:: Task goal ::
Start with the line containing "假期之【Sienz 到晕掉】" and write out each line through the end of the listing, exactly as given.
[[ Input material, beginning ]]
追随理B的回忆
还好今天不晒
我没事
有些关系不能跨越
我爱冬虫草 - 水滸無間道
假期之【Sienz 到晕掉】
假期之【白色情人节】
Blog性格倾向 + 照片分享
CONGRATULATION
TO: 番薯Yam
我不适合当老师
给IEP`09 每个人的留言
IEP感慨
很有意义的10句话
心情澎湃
[[ Input material, end ]]
:: Solution below ::
假期之【Sienz 到晕掉】
假期之【白色情人节】
Blog性格倾向 + 照片分享
CONGRATULATION
TO: 番薯Yam
我不适合当老师
给IEP`09 每个人的留言
IEP感慨
很有意义的10句话
心情澎湃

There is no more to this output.